The title refers to a collection of holy cards Nora has kept in a box.  I remember my grandmother’s – bespoke cards for specific requests with the saint’s picture on one side and the prayer of entreaty on the other.  Some have entered popular culture – pray to St. Jude for the impossible or St. Anthony for lost items, but St. Monica as the patron saint for mothers of difficult children was new to me. The cards also include commemorations of the dead, usually distributed at a funeral. I have a stack of those bequeathed to me – some of relatives I barely remember.

For those of us who grew up in the Catholic religion of old and watched as it morphed into modernity, then was crippled by the exposure of priests’ crimes, Sullivan’s references will make a connection.  As the book ended, I wanted more  and realized I had become immersed in the characters’ lives.

Related Review: Maine

This Was a Man – The Final Volume of the Clifton Chronicles

9781250061638_p0_v6_s192x300  With the same fast-paced intensity as the six books leading up to this final entry in The Clifton Chronicles,  Jeffrey Archer’s This Was a Man leads the reader back to the family saga of the Barringtons and the Cliftons.  Although the last two books included my name ( a result of winning a contest), this final volume has no Ph.D. with good advice.  The main characters do return, and Archer successfully reminds the reader of past adventures but it would be easier to binge read all the books together – if you could.

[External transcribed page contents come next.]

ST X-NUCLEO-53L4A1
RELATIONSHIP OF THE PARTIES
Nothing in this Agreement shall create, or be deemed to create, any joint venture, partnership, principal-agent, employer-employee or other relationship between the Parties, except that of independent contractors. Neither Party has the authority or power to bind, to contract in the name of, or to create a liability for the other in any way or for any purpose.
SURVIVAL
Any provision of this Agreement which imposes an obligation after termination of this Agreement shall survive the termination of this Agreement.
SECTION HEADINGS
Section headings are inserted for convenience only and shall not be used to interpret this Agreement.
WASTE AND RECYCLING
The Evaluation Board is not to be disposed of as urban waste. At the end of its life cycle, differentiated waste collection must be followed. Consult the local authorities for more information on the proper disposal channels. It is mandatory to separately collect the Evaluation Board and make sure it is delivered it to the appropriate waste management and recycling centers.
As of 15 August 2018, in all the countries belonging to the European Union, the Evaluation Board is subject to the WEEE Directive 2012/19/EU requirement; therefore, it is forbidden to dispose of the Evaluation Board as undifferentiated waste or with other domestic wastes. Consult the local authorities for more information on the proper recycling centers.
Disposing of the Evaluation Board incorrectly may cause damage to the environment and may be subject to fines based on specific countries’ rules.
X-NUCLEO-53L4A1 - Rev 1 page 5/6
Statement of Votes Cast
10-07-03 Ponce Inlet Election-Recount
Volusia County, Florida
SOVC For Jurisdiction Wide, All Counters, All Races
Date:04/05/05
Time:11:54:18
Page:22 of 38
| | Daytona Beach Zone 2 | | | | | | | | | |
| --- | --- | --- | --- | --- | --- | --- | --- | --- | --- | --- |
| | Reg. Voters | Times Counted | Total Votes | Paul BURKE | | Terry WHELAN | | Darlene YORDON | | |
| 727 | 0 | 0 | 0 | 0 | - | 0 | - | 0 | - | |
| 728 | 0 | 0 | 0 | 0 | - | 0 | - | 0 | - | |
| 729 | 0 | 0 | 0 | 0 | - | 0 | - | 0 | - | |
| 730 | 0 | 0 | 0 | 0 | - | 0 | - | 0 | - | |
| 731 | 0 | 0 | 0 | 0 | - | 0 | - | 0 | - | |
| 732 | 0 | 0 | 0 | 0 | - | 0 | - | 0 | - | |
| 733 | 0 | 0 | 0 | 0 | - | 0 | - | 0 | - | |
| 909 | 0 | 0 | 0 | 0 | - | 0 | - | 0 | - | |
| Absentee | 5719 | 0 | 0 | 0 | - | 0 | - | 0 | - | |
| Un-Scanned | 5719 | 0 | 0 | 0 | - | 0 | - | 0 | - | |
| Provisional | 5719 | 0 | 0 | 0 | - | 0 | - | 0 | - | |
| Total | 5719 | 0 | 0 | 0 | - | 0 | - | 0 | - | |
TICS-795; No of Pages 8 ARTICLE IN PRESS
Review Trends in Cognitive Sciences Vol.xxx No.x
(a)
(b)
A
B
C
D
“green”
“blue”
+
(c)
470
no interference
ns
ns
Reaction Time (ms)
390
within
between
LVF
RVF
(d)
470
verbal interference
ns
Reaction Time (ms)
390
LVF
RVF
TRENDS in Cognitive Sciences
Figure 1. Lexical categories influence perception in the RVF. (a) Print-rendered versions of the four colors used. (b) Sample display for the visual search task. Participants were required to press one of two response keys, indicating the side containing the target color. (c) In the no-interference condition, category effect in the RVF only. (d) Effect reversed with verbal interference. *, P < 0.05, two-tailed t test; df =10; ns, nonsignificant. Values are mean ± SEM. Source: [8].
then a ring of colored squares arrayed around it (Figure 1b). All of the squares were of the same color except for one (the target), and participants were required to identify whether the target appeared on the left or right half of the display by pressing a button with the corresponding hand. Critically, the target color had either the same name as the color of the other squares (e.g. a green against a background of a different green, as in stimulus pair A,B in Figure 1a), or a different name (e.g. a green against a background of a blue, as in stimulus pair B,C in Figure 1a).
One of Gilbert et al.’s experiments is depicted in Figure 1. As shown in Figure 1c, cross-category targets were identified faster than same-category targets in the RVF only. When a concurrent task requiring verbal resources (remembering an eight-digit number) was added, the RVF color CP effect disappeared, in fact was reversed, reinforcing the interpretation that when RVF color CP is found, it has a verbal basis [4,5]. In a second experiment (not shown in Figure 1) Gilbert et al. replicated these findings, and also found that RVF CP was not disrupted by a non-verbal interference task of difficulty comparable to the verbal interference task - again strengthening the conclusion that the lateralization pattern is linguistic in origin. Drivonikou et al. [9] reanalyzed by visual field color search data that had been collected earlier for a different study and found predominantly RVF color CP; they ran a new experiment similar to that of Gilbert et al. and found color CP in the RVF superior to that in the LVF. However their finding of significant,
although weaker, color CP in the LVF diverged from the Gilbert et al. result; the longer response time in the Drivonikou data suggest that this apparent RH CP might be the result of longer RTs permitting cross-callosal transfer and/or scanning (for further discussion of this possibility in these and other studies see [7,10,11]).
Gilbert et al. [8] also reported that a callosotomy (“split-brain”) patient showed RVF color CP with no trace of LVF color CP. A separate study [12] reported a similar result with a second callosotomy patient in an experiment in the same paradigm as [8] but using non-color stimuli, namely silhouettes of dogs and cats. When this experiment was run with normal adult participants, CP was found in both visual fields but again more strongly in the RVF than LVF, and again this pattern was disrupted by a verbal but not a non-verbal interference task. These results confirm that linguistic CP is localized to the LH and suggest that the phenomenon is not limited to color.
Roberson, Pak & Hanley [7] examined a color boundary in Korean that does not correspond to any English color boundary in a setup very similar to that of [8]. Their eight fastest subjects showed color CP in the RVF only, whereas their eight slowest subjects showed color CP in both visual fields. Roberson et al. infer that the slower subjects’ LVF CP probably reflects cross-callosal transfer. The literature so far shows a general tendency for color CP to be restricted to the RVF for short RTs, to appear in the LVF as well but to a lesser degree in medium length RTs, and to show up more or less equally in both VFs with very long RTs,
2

Cunard has bought out the Barrington ocean liners, Harry has been knighted, and Margaret Thatcher is in office, with Emma newly appointed to championing a health care bill. Villains return too, with Lady Virginia artfully and greedily worming her evil through the scenes.

Archer skillfully addresses each family member in the line, providing successful outcomes as their lives continue to develop and interact.  Despite the novel’s length and the complications of following a number of characters across dissecting story lines, Archer has the unique ability to maintain clarity, helping the reader follow with anticipation and sometimes with empathy, as he weaves his storytelling drama across generations.

The character Harry Clifton offers an undeniable clue to the ending of Archer’s last volume – it really is the end –  and Archer uses his last pages to revisit highlights of his previous six novels.   The family saga is over.  But maybe it will reappear someday as a modern Forsythe Saga in a BBC special drama series.  I would welcome it to my Sunday nights.

Leave Me by Gayle Forman

9781616206178_p0_v5_s192x300 Where would you go to escape? Pittsburgh would not be my first choice if I were running away from my life – maybe a small village in Provence would draw me in.  In Gayle Forman’s first novel for adults, Leave Me, her main character, Maribeth Klein, decamps to an empty apartment near Squirrel Hill, Pennsylvania.

The premise is familiar – a harried supermom juggling career and children decides she needs space to find herself again.  Forman adds a heart attack and preschool twins to the drama as well as the tangent of Maribeth’s search for her birth mother.  While many of Maribeth’s solutions may seem convenient and unbelievable – a ready amount of cash withdrawn from the bank, a handsome doctor to help her recuperate, a landlord who rents month to month with no references or credit check – her angst and desire to leave it all ring true.

Although the plot seems formulaic, Forman manages to touch a nerve familiar to everyone who has just had enough, and offers some wisdom with her humor.  Thankfully, all ends well and Maribeth finds her mojo again.  A quick read and a nice distraction, Leave Me reminded me of  Anne Tyler’s Ladder of Years – not as good, but just as entertaining.  Amazingly, Tyler’s book is on my shelf, so I may reread it and vicariously escape again.